Rhode Island parking laws: understanding the basics
Drivers in Rhode Island need to be aware of the parking laws in their state and community. Failure to abide by the parking laws could mean fines, and it could mean your vehicle being towed to the impound yard. The following are some of the most important rules to remember when parking. Keep in mind that in some cases, the rules may be different within certain communities. It is important to know and understand the rules where you live, but these will give you a good overview of the laws in the state.
What are the parking laws?
There are a number of areas where you will not be allowed to park or stop your vehicle. You cannot park on the travel portion of the highway, and you cannot park on a sidewalk, in an intersection or on a crosswalk. You have to be at least 20 feet away from the crosswalk at an intersection.
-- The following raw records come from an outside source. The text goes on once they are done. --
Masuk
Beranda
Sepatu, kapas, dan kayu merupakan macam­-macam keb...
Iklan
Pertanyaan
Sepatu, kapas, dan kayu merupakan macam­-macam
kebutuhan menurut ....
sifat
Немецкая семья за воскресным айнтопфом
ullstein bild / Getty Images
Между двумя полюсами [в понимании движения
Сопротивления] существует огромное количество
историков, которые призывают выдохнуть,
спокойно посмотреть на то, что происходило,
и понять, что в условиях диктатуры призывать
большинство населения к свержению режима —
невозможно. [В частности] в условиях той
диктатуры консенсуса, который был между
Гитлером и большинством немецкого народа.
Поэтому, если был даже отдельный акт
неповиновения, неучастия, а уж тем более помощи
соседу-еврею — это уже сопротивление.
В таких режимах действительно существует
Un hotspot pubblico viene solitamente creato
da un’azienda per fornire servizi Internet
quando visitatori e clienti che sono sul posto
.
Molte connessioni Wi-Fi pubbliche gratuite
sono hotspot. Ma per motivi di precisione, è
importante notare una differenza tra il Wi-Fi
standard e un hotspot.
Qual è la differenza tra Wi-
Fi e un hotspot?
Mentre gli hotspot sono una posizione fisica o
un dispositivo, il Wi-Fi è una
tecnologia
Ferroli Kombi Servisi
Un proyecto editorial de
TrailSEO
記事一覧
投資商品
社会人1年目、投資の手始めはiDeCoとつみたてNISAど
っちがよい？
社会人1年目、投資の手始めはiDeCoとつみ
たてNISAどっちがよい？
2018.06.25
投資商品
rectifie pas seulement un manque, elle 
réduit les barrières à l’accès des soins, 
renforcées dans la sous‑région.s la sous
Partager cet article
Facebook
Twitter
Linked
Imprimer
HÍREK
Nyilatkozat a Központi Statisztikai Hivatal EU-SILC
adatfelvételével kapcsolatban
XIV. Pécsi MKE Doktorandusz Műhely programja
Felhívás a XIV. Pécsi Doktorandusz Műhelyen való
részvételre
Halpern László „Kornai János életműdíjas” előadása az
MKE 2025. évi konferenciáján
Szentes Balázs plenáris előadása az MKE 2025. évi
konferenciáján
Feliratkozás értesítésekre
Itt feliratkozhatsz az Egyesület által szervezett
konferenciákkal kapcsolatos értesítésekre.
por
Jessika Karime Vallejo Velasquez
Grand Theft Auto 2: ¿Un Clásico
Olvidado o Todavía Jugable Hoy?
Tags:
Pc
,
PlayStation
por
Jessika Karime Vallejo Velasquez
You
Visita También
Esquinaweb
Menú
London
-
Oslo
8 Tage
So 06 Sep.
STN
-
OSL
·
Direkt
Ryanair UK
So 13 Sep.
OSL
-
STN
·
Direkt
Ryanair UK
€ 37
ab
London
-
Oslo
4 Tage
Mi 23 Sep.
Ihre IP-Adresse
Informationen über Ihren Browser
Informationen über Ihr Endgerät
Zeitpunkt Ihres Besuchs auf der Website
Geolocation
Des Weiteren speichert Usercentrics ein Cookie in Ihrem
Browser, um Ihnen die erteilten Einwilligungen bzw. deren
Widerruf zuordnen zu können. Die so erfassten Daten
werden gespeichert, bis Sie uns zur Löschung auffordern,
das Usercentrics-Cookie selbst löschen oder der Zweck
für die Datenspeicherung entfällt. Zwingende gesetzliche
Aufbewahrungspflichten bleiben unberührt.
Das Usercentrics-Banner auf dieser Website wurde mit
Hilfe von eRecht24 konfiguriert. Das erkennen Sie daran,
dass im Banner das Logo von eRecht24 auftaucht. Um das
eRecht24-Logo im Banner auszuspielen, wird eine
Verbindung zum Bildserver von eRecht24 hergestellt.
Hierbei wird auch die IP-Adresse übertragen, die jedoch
Double parking, where you stop or park beside a vehicle that is already stopped or parked on the side of the road, is illegal. It is also dangerous and could cause an accident or slow down traffic. If there is any road work happening on the street, you do not want to park there. Your presence would block and slow traffic, and it is illegal to do so. You cannot park or stop on bridges or in tunnels, and you must never block a driveway when parking or stopping.
You cannot park within eight feet of a fire hydrant, or within 30 feet of a flashing beacon, a stop sign, or a traffic light. If you are going to park on the same side of the street as a fire station, you need to be at least 20 feet from the entrance. If there are signs posted and you are on the other side of the road, you will have to park at least 75 feet away.
You have to park at least 50 feet away from the nearest rail of a railroad crossing in most cases. However, you can be closer if you are only stopping for a short amount of time to load or unload passengers or packages.
It is illegal for drivers to park in front of a curb cut or a ramp for handicapped people. Along the same lines, it is illegal to park in spaces and areas specifically for handicapped people. Doing so is not only discourteous, it is also a surefire way to get a large fine.
There may be other areas where parking is prohibited as well. In some cases, towns and cities may have their own rules based on the laws from the state. They will also have their own fine schedules, so the amount you will have to pay in fines for infractions can vary based on your location. To help reduce the risk of getting a ticket or getting your car towed, you should always look for signs when you are getting ready to park.